■ **Exercise set**:
A) Answer these questions using the OpenMP commit page below:
(i) Who is listed under "Reviewed By"?
(ii) In the patched line of NVPTX.cpp, what condition replaces `Opts.CUDAIsDevice`?
(iii) In the new test, what value does the CHECK-CUDA-ARCH line expect `__CUDA_ARCH__` to be defined as?
B) Duplicate the portion of the OpenMP commit page that runs from "committerJoseph Huber <jhuber6@vols.utk.edu>" to "ffd6998..9dd60ad 100644 (file)".

[OpenMP] Add `__CUDA_ARCH__` definition when offloading with OpenMP
authorJoseph Huber <jhuber6@vols.utk.edu>
Mon, 9 May 2022 19:10:04 +0000 (15:10 -0400)
committerJoseph Huber <jhuber6@vols.utk.edu>
Fri, 13 May 2022 18:38:35 +0000 (14:38 -0400)
Currently we define the `__CUDA_ARCH__` macro only in CUDA mode. This
patch allows us to use this macro in OpenMP-offloading mode when
targeting NVPTX.

Reviewed By: tra, tianshilei1992

Differential Revision: https://reviews.llvm.org/D125256

clang/lib/Basic/Targets/NVPTX.cpp
clang/test/OpenMP/driver-openmp-target.c

index ffd6998..9dd60ad 100644 (file)
@@ -179,7 +179,7 @@ void NVPTXTargetInfo::getTargetDefines(const LangOptions &Opts,
                                        MacroBuilder &Builder) const {
   Builder.defineMacro("__PTX__");
   Builder.defineMacro("__NVPTX__");
-  if (Opts.CUDAIsDevice) {
+  if (Opts.CUDAIsDevice || Opts.OpenMPIsDevice) {
     // Set __CUDA_ARCH__ for the GPU specified.
     std::string CUDAArchCode = [this] {
       switch (GPU) {
index ae8430a..8809b54 100644 (file)
@@ -1,4 +1,8 @@
 // REQUIRES: x86-registered-target
+// REQUIRES: nvptx-registered-target
 // REQUIRES: clang-target-64-bits
+
 // RUN: %clang %s -c -E -dM -fopenmp=libomp -fopenmp-version=45 -fopenmp-targets=x86_64-unknown-unknown -o - | FileCheck --check-prefix=CHECK-45-VERSION %s
 // CHECK-45-VERSION: #define _OPENMP 201511
+// RUN: %clang %s -c -E -dM -fopenmp=libomp -nogpulib --offload-arch=sm_70 --offload-device-only -o - | FileCheck --check-prefix=CHECK-CUDA-ARCH %s
+// CHECK-CUDA-ARCH: #define __CUDA_ARCH__ 700

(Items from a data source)

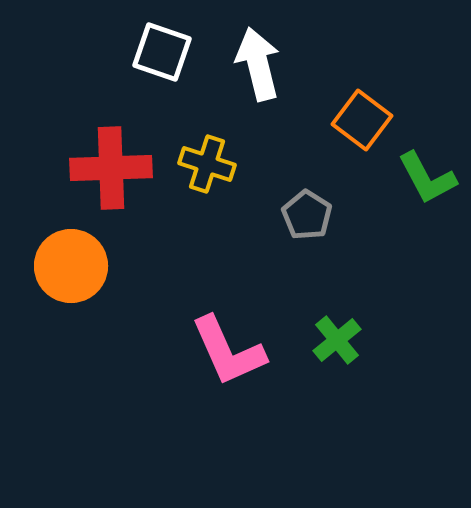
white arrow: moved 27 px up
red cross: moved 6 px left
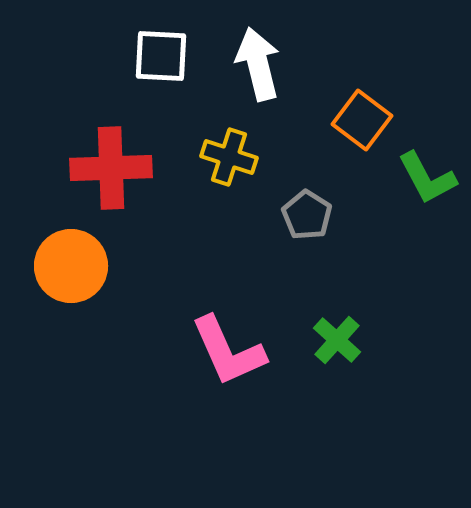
white square: moved 1 px left, 4 px down; rotated 16 degrees counterclockwise
yellow cross: moved 22 px right, 7 px up
green cross: rotated 9 degrees counterclockwise
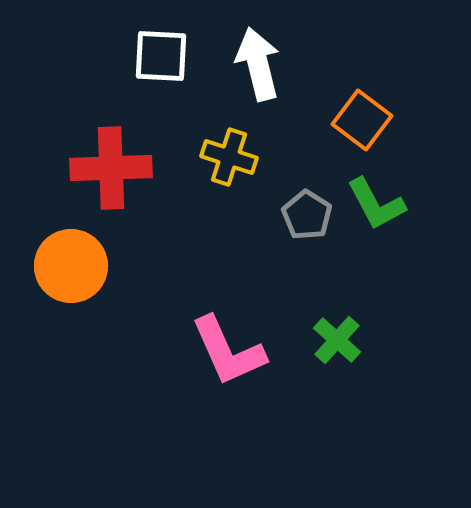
green L-shape: moved 51 px left, 26 px down
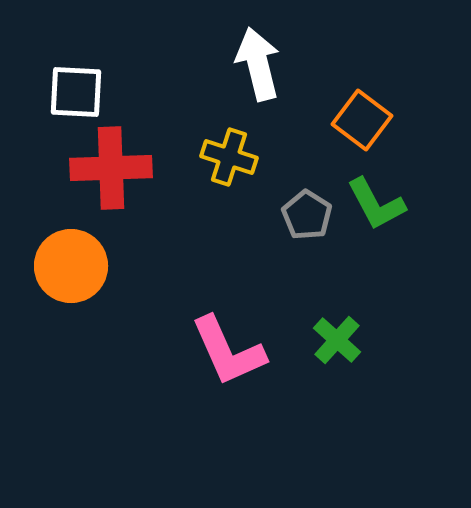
white square: moved 85 px left, 36 px down
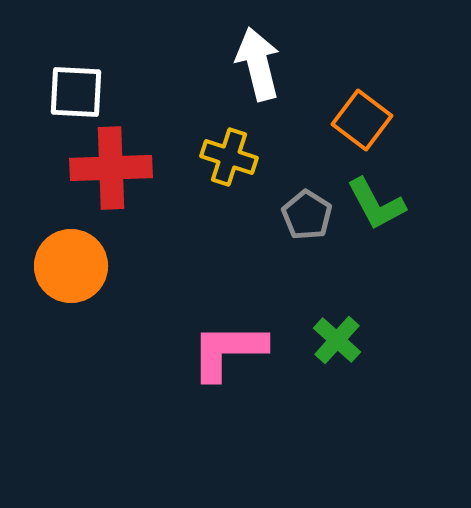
pink L-shape: rotated 114 degrees clockwise
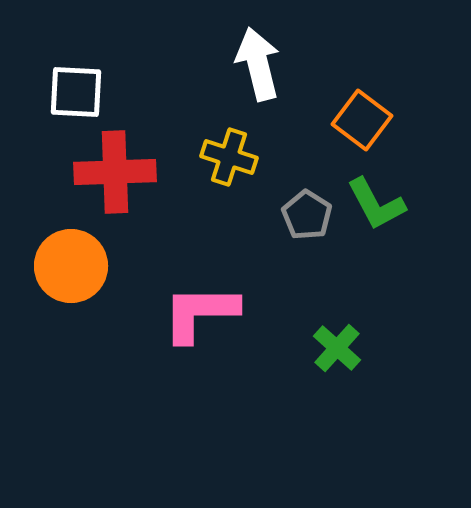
red cross: moved 4 px right, 4 px down
green cross: moved 8 px down
pink L-shape: moved 28 px left, 38 px up
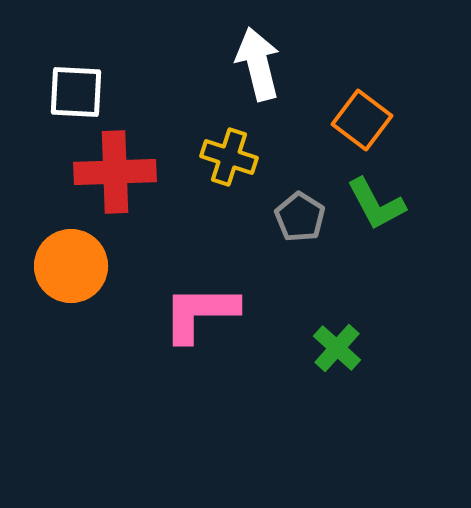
gray pentagon: moved 7 px left, 2 px down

■ **Exercise answers**:
A)
(i) tra and tianshilei1992
(ii) `Opts.CUDAIsDevice || Opts.OpenMPIsDevice`
(iii) 700

B)
committerJoseph Huber <jhuber6@vols.utk.edu>
Fri, 13 May 2022 18:38:35 +0000 (14:38 -0400)
Currently we define the `__CUDA_ARCH__` macro only in CUDA mode. This
patch allows us to use this macro in OpenMP-offloading mode when
targeting NVPTX.

Reviewed By: tra, tianshilei1992

Differential Revision: https://reviews.llvm.org/D125256

clang/lib/Basic/Targets/NVPTX.cpp
clang/test/OpenMP/driver-openmp-target.c

index ffd6998..9dd60ad 100644 (file)